First, the District Court concluded that the Minnesota tax-forfeiture scheme is not punitive because “its primary purpose” is “remedial”—aimed, in other words, at “compensat[ing] the government for lost revenues due to the non-payment of taxes.” 505 F. Supp. 3d 879, 896 (Minn. 2020). That primary-purpose test finds no support in our law. Because “sanctions frequently serve more than one purpose,” this Court has said that the Excessive Fines Clause applies to any statutory scheme that “serv[es] in part to punish.” Austin v. United States, 509 U. S. 602, 610 (1993) (emphasis added). It matters not whether the scheme has a remedial purpose, even a predominantly remedial purpose. So long as the law “cannot fairly be said solely to serve a remedial purpose,” the Excessive Fines Clause applies. Ibid. (emphasis added; internal quotation marks omitted). Nor, this Court has held, is it appropriate to label sanctions as “remedial” when (as here) they bear “ ‘no correlation to any damages sustained by society or to the cost of enforcing the law,’ ” and “any relationship between the Government’s actual costs and the amount of the sanction is merely coincidental.” Id., at 621–622, and n. 14.

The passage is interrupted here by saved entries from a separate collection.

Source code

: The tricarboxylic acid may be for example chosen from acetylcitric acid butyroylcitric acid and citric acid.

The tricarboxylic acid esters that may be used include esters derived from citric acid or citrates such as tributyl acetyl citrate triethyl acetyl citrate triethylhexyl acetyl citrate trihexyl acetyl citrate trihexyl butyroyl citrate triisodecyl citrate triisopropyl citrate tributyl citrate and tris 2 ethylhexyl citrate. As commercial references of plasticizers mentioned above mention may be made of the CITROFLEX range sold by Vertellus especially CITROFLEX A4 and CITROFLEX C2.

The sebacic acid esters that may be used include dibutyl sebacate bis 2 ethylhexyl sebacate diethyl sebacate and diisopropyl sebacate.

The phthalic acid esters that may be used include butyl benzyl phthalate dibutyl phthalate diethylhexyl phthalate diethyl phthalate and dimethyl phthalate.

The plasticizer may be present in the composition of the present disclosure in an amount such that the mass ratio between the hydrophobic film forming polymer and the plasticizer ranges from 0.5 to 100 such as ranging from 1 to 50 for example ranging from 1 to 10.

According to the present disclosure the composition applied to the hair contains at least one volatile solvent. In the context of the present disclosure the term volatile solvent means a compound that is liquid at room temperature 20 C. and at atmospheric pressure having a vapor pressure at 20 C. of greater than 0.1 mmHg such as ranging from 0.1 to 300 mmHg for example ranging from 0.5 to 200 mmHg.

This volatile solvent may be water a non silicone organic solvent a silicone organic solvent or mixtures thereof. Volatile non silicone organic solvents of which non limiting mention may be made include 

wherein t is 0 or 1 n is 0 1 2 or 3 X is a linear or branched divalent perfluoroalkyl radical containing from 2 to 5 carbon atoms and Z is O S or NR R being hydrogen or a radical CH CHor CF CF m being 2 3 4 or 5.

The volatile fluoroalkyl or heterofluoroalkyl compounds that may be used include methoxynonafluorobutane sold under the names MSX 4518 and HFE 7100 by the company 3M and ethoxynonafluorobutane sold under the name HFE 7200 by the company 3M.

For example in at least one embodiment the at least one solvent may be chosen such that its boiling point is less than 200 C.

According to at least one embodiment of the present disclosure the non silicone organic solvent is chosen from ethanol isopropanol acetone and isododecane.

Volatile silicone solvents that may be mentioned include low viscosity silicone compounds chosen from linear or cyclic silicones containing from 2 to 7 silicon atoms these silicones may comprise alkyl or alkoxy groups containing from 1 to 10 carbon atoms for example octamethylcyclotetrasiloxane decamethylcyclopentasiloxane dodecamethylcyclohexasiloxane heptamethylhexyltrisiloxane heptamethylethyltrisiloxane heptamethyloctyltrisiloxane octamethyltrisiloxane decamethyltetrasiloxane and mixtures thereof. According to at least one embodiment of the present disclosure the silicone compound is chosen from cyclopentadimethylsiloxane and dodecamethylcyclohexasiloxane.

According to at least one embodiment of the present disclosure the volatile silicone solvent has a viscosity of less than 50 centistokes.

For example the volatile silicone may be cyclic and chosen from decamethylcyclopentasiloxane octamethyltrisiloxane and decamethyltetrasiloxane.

Second, the District Court asserted that the Minnesota tax-forfeiture scheme cannot “be punitive because it actually confers a windfall on the delinquent taxpayer when the value of the property that is forfeited is less than the amount of taxes owed.” 505 F. Supp. 3d, at 896. That observation may be factually true, but it is legally irrelevant. Some prisoners better themselves behind bars; some addicts credit court-ordered rehabilitation with saving their lives. But punishment remains punishment all the same. See Tr. of Oral Arg. 61. Of course, no one thinks that an individual who profits from an economic penalty has a winning excessive-fines claim. But nor has this Court ever held that a scheme producing fines that punishes some individuals can escape constitutional scrutiny merely because it does not punish others.
Third, the District Court appears to have inferred that the Minnesota scheme is not “punitive” because it does not turn on the “culpability” of the individual property owner. 505 F. Supp. 3d, at 897. But while a focus on “culpability” can sometimes make a provision “look more like punishment,” this Court has never endorsed the converse view. Austin, 509 U. S., at 619. Even without emphasizing culpability, this Court has said a statutory scheme may still be punitive where it serves another “goal of punishment,” such as “[d]eterrence.” United States v. Bajakajian, 524 U. S. 321, 329 (1998). And the District Court expressly approved the Minnesota tax-forfeiture scheme in this case in large part because “ ‘the ultimate possibility of loss of property serves as a deterrent to those taxpayers considering tax delinquency.’ ” 505 F. Supp. 3d, at 899 (emphasis added). Economic penalties imposed to deter willful noncompliance with the law are fines by any other name. And the Constitution has something to say about them: They cannot be excessive.